The question whether this defence can be accepted is a matter of attribution4 and whether it has to be judged in accordance with the standards of section 6:98 DCC. Except for a defence based on attribution, there is also a possible defence with respect to the condicio sine qua non.5 After all, for the investors who were directly or indirectly misled by the prospectus there is a possibility that they would have incurred a loss even if the prospectus had not been misleading. These losses would have been incurred if one had invested in an alternative investment project of which the securities price would also have been affected by the same negative market sentiment. The publisher 's or distributor's defence could be that the investors would have incurred the losses as a result of the fall in the securities price anyway.6 Even though we do not have any dogmatic objection against the acceptance of this kind of defence, there is a difficulty with respect to the division of the burden of proof. Which party bears the burden of proof with respect to the claim that in the hypothetical situation in which the investor had not invested in the securities onder dispute, the investor would have incurred the same losses due to the fall in the securities price of the alternative investment project? Does the investor have to prove that in the absence of the misleading prospectus he would not have invested in another loss making investment project? Or does the publisher or distributor have to prove that the investor would also have incurred losses on the alternative investments in any case?

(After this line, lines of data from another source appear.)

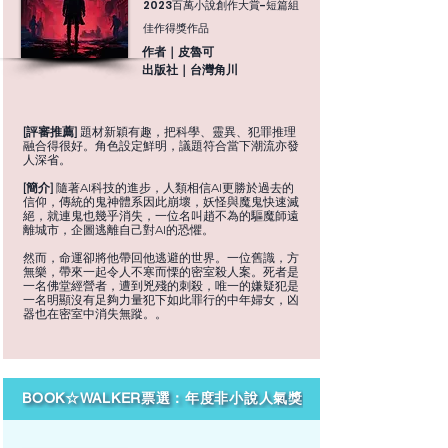
2023百萬小說創作大賞-短篇組
佳作得獎作品
作者｜皮魯可
出版社｜台灣角川
[評審推薦]
題材新穎有趣，把科學、靈異、犯罪推理
融合得很好。角色設定鮮明，議題符合當下潮流亦發
人深省。
[簡介]
隨著AI科技的進步，人類相信AI更勝於過去的
信仰，傳統的鬼神體系因此崩壞，妖怪與魔鬼快速滅
絕，就連鬼也幾乎消失，一位名叫趙不為的驅魔師遠
離城市，企圖逃離自己對AI的恐懼。
然而，命運卻將他帶回他逃避的世界。一位舊識，方
無樂，帶來一起令人不寒而慄的密室殺人案。死者是
一名佛堂經營者，遭到兇殘的刺殺，唯一的嫌疑犯是
一名明顯沒有足夠力量犯下如此罪行的中年婦女，凶
器也在密室中消失無蹤。。
BOOK☆WALKER票選：年度非小說人氣獎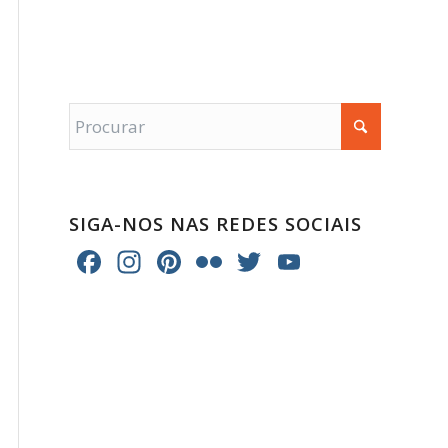
SIGA-NOS NAS REDES SOCIAIS
Facebook
Instagram
Pinterest
Flickr
Twitter
YouTube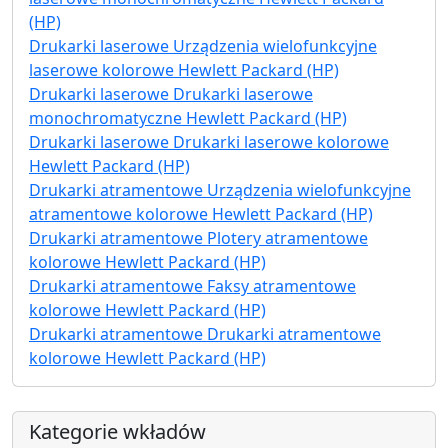
(HP)
Drukarki laserowe Urządzenia wielofunkcyjne
laserowe kolorowe Hewlett Packard (HP)
Drukarki laserowe Drukarki laserowe
monochromatyczne Hewlett Packard (HP)
Drukarki laserowe Drukarki laserowe kolorowe
Hewlett Packard (HP)
Drukarki atramentowe Urządzenia wielofunkcyjne
atramentowe kolorowe Hewlett Packard (HP)
Drukarki atramentowe Plotery atramentowe
kolorowe Hewlett Packard (HP)
Drukarki atramentowe Faksy atramentowe
kolorowe Hewlett Packard (HP)
Drukarki atramentowe Drukarki atramentowe
kolorowe Hewlett Packard (HP)
Kategorie wkładów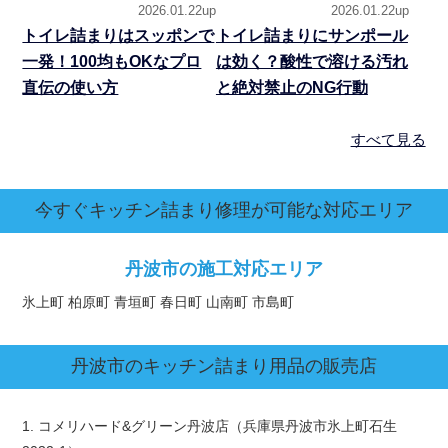
2026.01.22up
2026.01.22up
トイレ詰まりはスッポンで
トイレ詰まりにサンポール
一発！100均もOKなプロ
は効く？酸性で溶ける汚れ
直伝の使い方
と絶対禁止のNG行動
すべて見る
今すぐキッチン詰まり修理が可能な対応エリア
丹波市の施工対応エリア
氷上町 柏原町 青垣町 春日町 山南町 市島町
丹波市
のキッチン詰まり用品の販売店
1. コメリハード&グリーン丹波店（兵庫県丹波市氷上町石生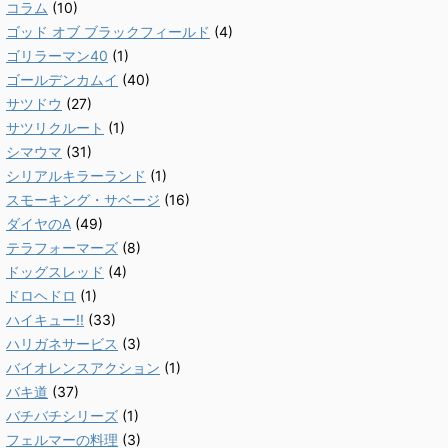
コラム
(10)
ゴッド オブ ブラックフィールド
(4)
ゴリラーマン40
(1)
ゴールデンカムイ
(40)
サツドウ
(27)
サツリクルート
(1)
シマウマ
(31)
シリアルキラーランド
(1)
スモーキング・サベージ
(16)
ダイヤのA
(49)
テラフォーマーズ
(8)
ドッグスレッド
(4)
ドロヘドロ
(1)
ハイキュー!!
(33)
ハリガネサービス
(3)
バイオレンスアクション
(1)
バキ道
(37)
バチバチシリーズ
(1)
フェルマーの料理
(3)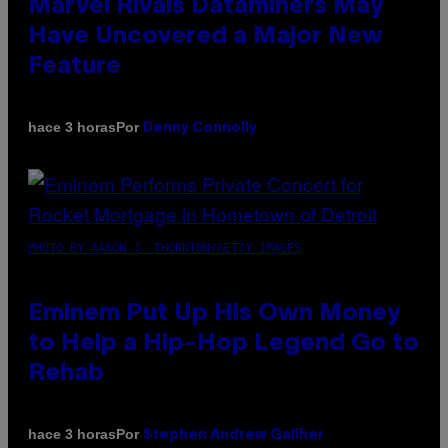
Marvel Rivals Dataminers May
Have Uncovered a Major New
Feature
Por
hace 3 horas
Denny Connolly
PHOTO BY AARON J. THORNTON/GETTY IMAGES
Eminem Put Up His Own Money
to Help a Hip-Hop Legend Go to
Rehab
Por
hace 3 horas
Stephen Andrew Galiher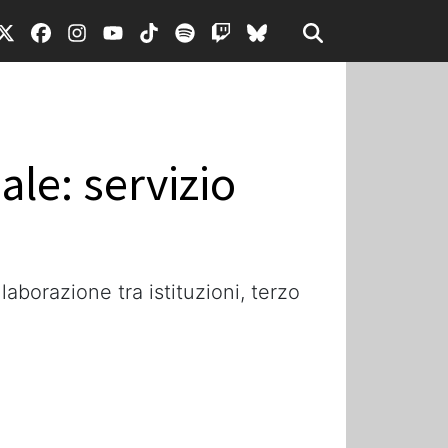
ale: servizio
laborazione tra istituzioni, terzo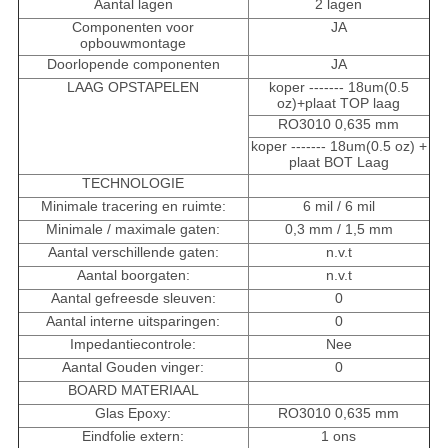
Aantal lagen
2 lagen
Componenten voor
JA
opbouwmontage
Doorlopende componenten
JA
LAAG OPSTAPELEN
koper ------- 18um(0.5
oz)+plaat TOP laag
RO3010 0,635 mm
koper ------- 18um(0.5 oz) +
plaat BOT Laag
TECHNOLOGIE
Minimale tracering en ruimte:
6 mil / 6 mil
Minimale / maximale gaten:
0,3 mm / 1,5 mm
Aantal verschillende gaten:
n.v.t
Aantal boorgaten:
n.v.t
Aantal gefreesde sleuven:
0
Aantal interne uitsparingen:
0
Impedantiecontrole:
Nee
Aantal Gouden vinger:
0
BOARD MATERIAAL
Glas Epoxy:
RO3010 0,635 mm
Eindfolie extern:
1 ons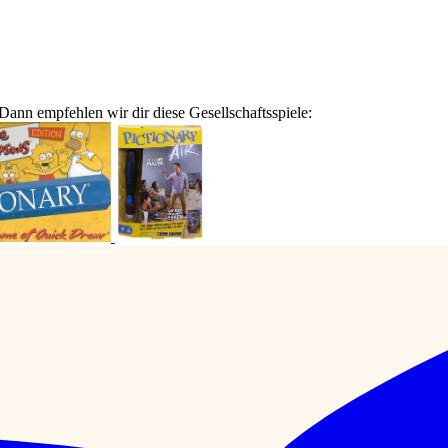
Dann empfehlen wir dir diese Gesellschaftsspiele: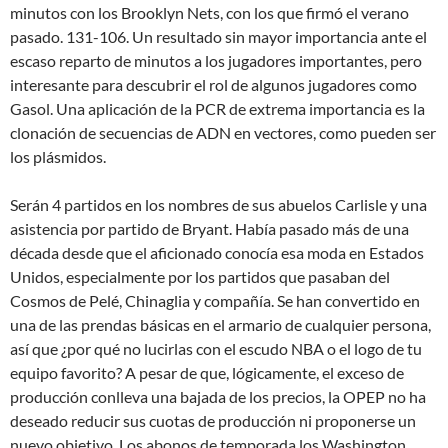
minutos con los Brooklyn Nets, con los que firmó el verano
pasado. 131-106. Un resultado sin mayor importancia ante el
escaso reparto de minutos a los jugadores importantes, pero
interesante para descubrir el rol de algunos jugadores como
Gasol. Una aplicación de la PCR de extrema importancia es la
clonación de secuencias de ADN en vectores, como pueden ser
los plásmidos.
Serán 4 partidos en los nombres de sus abuelos Carlisle y una
asistencia por partido de Bryant. Había pasado más de una
década desde que el aficionado conocía esa moda en Estados
Unidos, especialmente por los partidos que pasaban del
Cosmos de Pelé, Chinaglia y compañía. Se han convertido en
una de las prendas básicas en el armario de cualquier persona,
así que ¿por qué no lucirlas con el escudo NBA o el logo de tu
equipo favorito? A pesar de que, lógicamente, el exceso de
producción conlleva una bajada de los precios, la OPEP no ha
deseado reducir sus cuotas de producción ni proponerse un
nuevo objetivo. Los abonos de temporada los Washington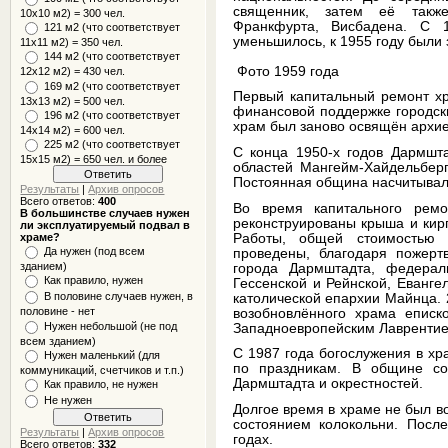
священник, затем её такж
10x10 м2) = 300 чел.
Франкфурта, Висбадена. С 1
121 м2 (что соответствует
уменьшилось, к 1955 году были
11х11 м2) = 350 чел.
144 м2 (что соответствует
Фото 1959 года
12х12 м2) = 430 чел.
169 м2 (что соответствует
Первый капитальный ремонт х
13х13 м2) = 500 чел.
финансовой поддержке городск
196 м2 (что соответствует
храм был заново освящён архие
14х14 м2) = 600 чел.
225 м2 (что соответствует
С конца 1950-х годов Дармшт
15х15 м2) = 650 чел. и более
областей Мангейм-Хайдельберг
Постоянная община насчитыва
Результаты
|
Архив опросов
Всего ответов:
400
Во время капитального ремо
В большинстве случаев нужен
реконструированы крыша и кирп
ли эксплуатируемый подвал в
Работы, общей стоимостью
храме?
Да нужен (под всем
проведены, благодаря пожерт
зданием)
города Дармштадта, федерал
Как правило, нужен
Гессенской и Рейнской, Еванге
В половине случаев нужен, в
католической епархии Майнца. 
половине - нет
возобновлённого храма еписк
Нужен небольшой (не под
Западноевропейским Лаврентие
всем зданием)
С 1987 года богослужения в хр
Нужен маленький (для
по праздникам. В общине со
коммуникаций, счетчиков и т.п.)
Дармштадта и окрестностей.
Как правило, не нужен
Не нужен
Долгое время в храме не был в
состоянием колокольни. Посл
Результаты
|
Архив опросов
годах.
Всего ответов:
332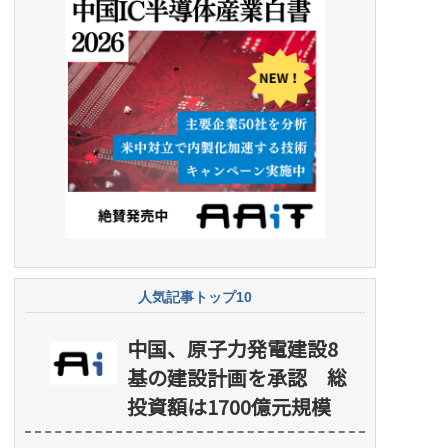
人気記事トップ10
中国、原子力発電建設8
基の建設計画を承認 総
投資額は1700億元規模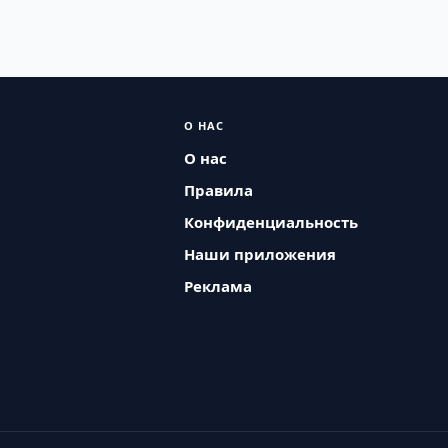
О НАС
О нас
Правила
Конфиденциальность
Наши приложения
Реклама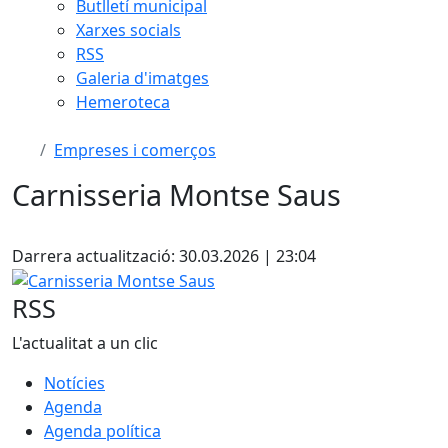
Butlletí municipal
Xarxes socials
RSS
Galeria d'imatges
Hemeroteca
Empreses i comerços
Carnisseria Montse Saus
Facebook
Darrera actualització: 30.03.2026 | 23:04
Carnisseria Montse Saus
RSS
L'actualitat a un clic
Notícies
Agenda
Agenda política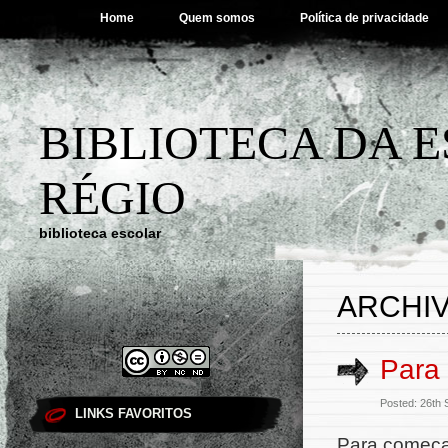
Home
Quem somos
Política de privacidade
BIBLIOTECA DA 
RÉGIO
biblioteca escolar
ARCHIV
Para
Posted: 26th
LINKS FAVORITOS
Para começa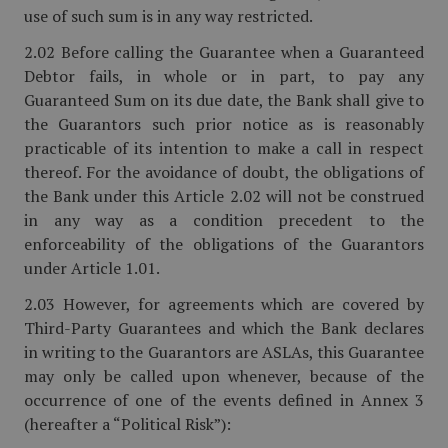
use of such sum is in any way restricted.
2.02 Before calling the Guarantee when a Guaranteed
Debtor fails, in whole or in part, to pay any
Guaranteed Sum on its due date, the Bank shall give to
the Guarantors such prior notice as is reasonably
practicable of its intention to make a call in respect
thereof. For the avoidance of doubt, the obligations of
the Bank under this Article 2.02 will not be construed
in any way as a condition precedent to the
enforceability of the obligations of the Guarantors
under Article 1.01.
2.03 However, for agreements which are covered by
Third-Party Guarantees and which the Bank declares
in writing to the Guarantors are ASLAs, this Guarantee
may only be called upon whenever, because of the
occurrence of one of the events defined in Annex 3
(hereafter a “Political Risk”):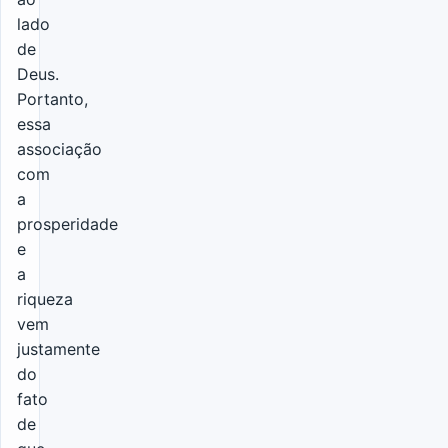
lado
de
Deus.
Portanto,
essa
associação
com
a
prosperidade
e
a
riqueza
vem
justamente
do
fato
de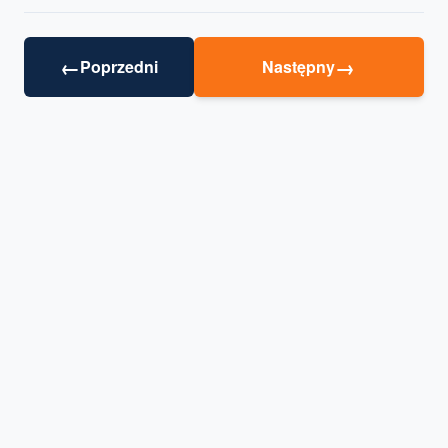
←
→
Poprzedni
Następny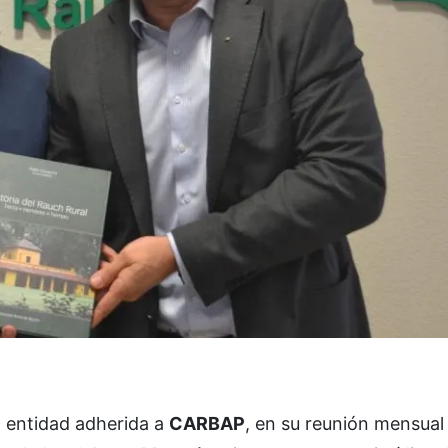
, entidad adherida a
CARBAP
, en su reunión mensual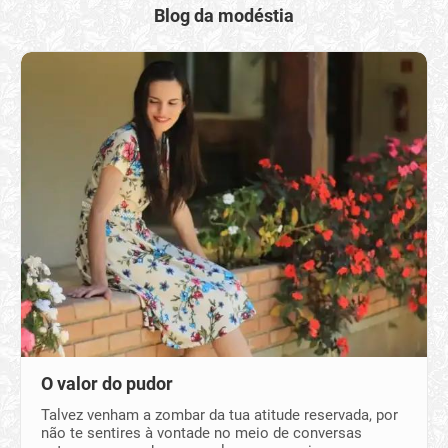
Blog da modéstia
O valor do pudor
Talvez venham a zombar da tua atitude reservada, por
não te sentires à vontade no meio de conversas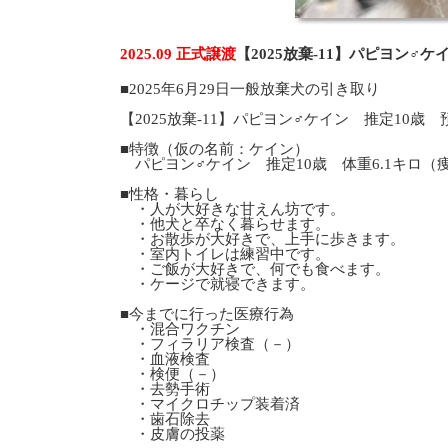
2025.09 正式譲渡
【2025放棄-11】パピヨン♂
■2025年6月29日一般放棄犬の引き取り
【2025放棄-11】パピヨン♂ケイン 推定10歳
■特徴（仮の名前：ケイン）
パピヨン♂ケイン 推定10歳 体重6.1キロ（
■性格・暮らし
・人が大好きな甘えん坊です。
・他犬と卒なく暮らせます。
・お散歩が大好きで、上手に歩きます。
・室内トイレは練習中です。
・ご飯が大好きで、何でも食べます。
・ケージで就寝できます。
■今までに行った医療行為
・混合ワクチン
・フィラリア検査（－）
・血液検査
・検便（－）
・去勢手術
・マイクロチップ装着済
・歯石除去
・皮膚の投薬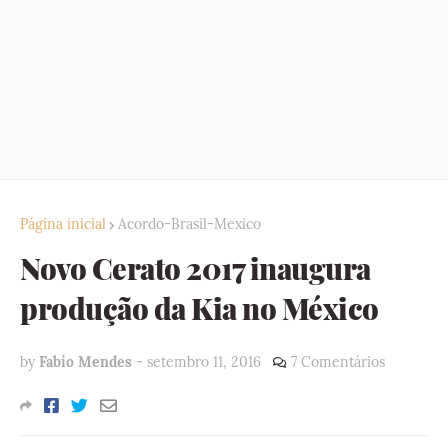
Página inicial
Acordo-Brasil-Mexico
Novo Cerato 2017 inaugura
produção da Kia no México
by
Fabio Mendes
-
setembro 11, 2016
7 Comentários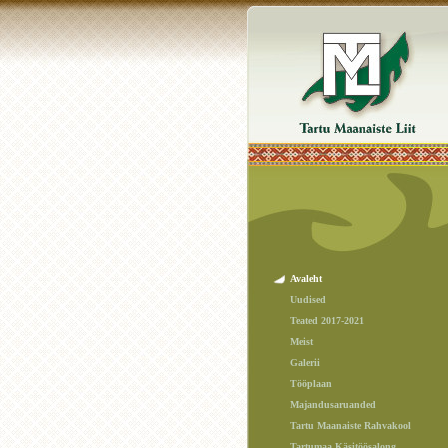
Avaleht
Uudised
Teated 2017-2021
Meist
Galerii
Tööplaan
Majandusaruanded
Tartu Maanaiste Rahvakool
Tartumaa Käsitöösalong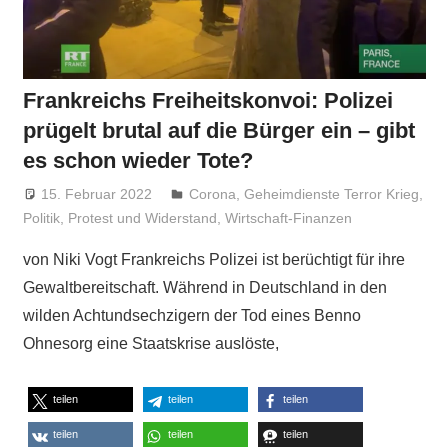
Frankreichs Freiheitskonvoi: Polizei
prügelt brutal auf die Bürger ein – gibt
es schon wieder Tote?
15. Februar 2022
Niki Vogt
Corona
,
Geheimdienste Terror Krieg
,
Politik
,
Protest und Widerstand
,
Wirtschaft-Finanzen
von Niki Vogt Frankreichs Polizei ist berüchtigt für ihre
Gewaltbereitschaft. Während in Deutschland in den
wilden Achtundsechzigern der Tod eines Benno
Ohnesorg eine Staatskrise auslöste,
teilen
teilen
teilen
teilen
teilen
teilen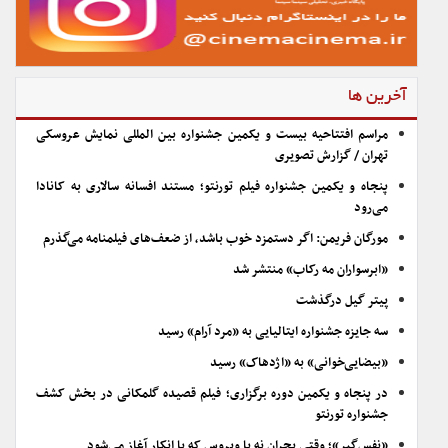
آخرین ها
مراسم افتتاحیه بیست و یکمین جشنواره بین المللی نمایش عروسکی
تهران / گزارش تصویری
پنجاه و یکمین جشنواره فیلم تورنتو؛ مستند افسانه سالاری به کانادا
می‌رود
مورگان فریمن: اگر دستمزد خوب باشد، از ضعف‌های فیلمنامه می‌گذرم
«ابرسواران مه رکاب» منتشر شد
پیتر گیل درگذشت
سه جایزه جشنواره ایتالیایی به «مرد آرام» رسید
«بیضایی‌خوانی» به «اژدهاک» رسید
در پنجاه و یکمین دوره برگزاری؛ فیلم قصیده گلمکانی در بخش کشف
جشنواره تورنتو
«نفس‌گیر»؛ وقتی بحران نه با ویروس که با انکار آغاز می‌شود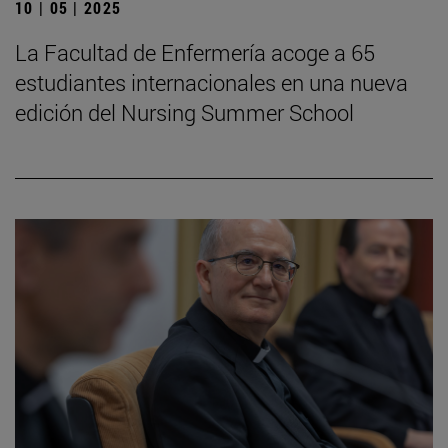
10 | 05 | 2025
La Facultad de Enfermería acoge a 65
estudiantes internacionales en una nueva
edición del Nursing Summer School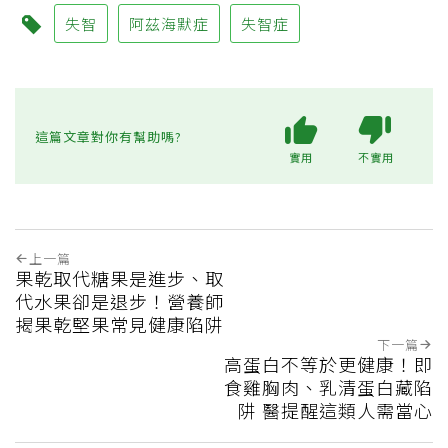
失智
阿茲海默症
失智症
這篇文章對你有幫助嗎?
實用
不實用
上一篇
果乾取代糖果是進步、取
代水果卻是退步！營養師
揭果乾堅果常見健康陷阱
下一篇
高蛋白不等於更健康！即
食雞胸肉、乳清蛋白藏陷
阱 醫提醒這類人需當心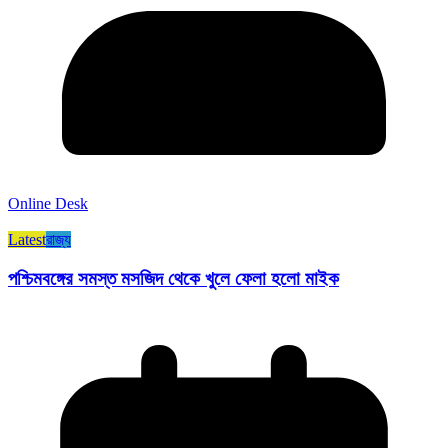
Online Desk
Latest
রাজ্য​
পশ্চিমবঙ্গের সমস্ত মসজিদ থেকে খুলে ফেলা হলো মাইক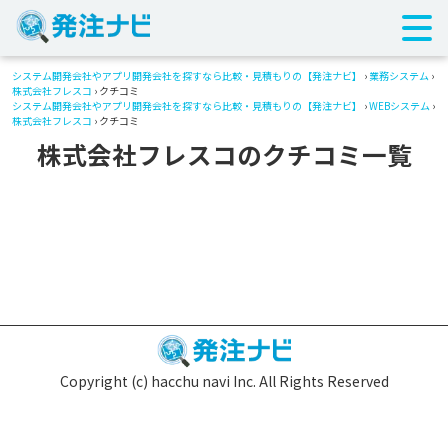
システム開発会社やアプリ開発会社を探すなら比較・見積もりの【発注ナビ】
›
業務システム
›
株式会社フレスコ
› クチコミ
システム開発会社やアプリ開発会社を探すなら比較・見積もりの【発注ナビ】
›
WEBシステム
›
株式会社フレスコ
› クチコミ
株式会社フレスコのクチコミ一覧
Copyright (c) hacchu navi Inc. All Rights Reserved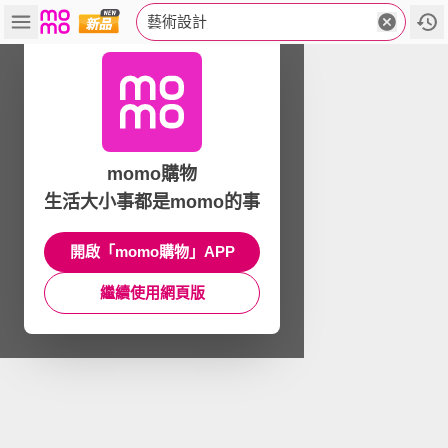
藝術設計
momo購物
生活大小事都是momo的事
開啟「momo購物」APP
繼續使用網頁版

In accordance with the principle tule of section 150 of the Dutch Code of Civil Procedure, the investor has to prove the condicio sine qua non connection and the losses incurred. There is no reason to change this tule with respect to the abovementioned defence. Therefore, the investor has to prove that in the hypothetical situation without misleading prospectus he would not have invested in another investment project that was also subject to a fall in its securities price. However, one could argue that the requirements with respect to this evidence should not be too strict. The first reason is that the investor would be in a very difficult position to prove how he would have profitably invested in a hypothetical situation. It is impossible to establish with complete certainty these kinds of hypothetical facts. Secondly it is rather undesirable to render it difficult for the investor to refute the claim that he would have made a loss making investment decision even without the misleading prospectus. It is no different from stating that the investor was unable to have made an investment decision that avoided the general market sentiment. For these reasons this defence may not be accepted too leniently.
In its decision about this defence, the court has to consider primarily the past investment experience of the individual investor. If the investor has a track record of high-risk investments or if the track record shows that he follows movements in the general securities market, the publisher 's or distributor 's defence is more acceptable. The other circumstances of the case will determine whether it is likely that the investor was not inclined to follow the market trend this time. If the investor can demonstrate that he has a risk-averse investment profile7 and/or that in the past he saved all his money in a savings deposit account instead of investing in securities, the claimant has sufficiently refuted the defendant's argument, taking into account the lenient assessment of the evidence we argued for.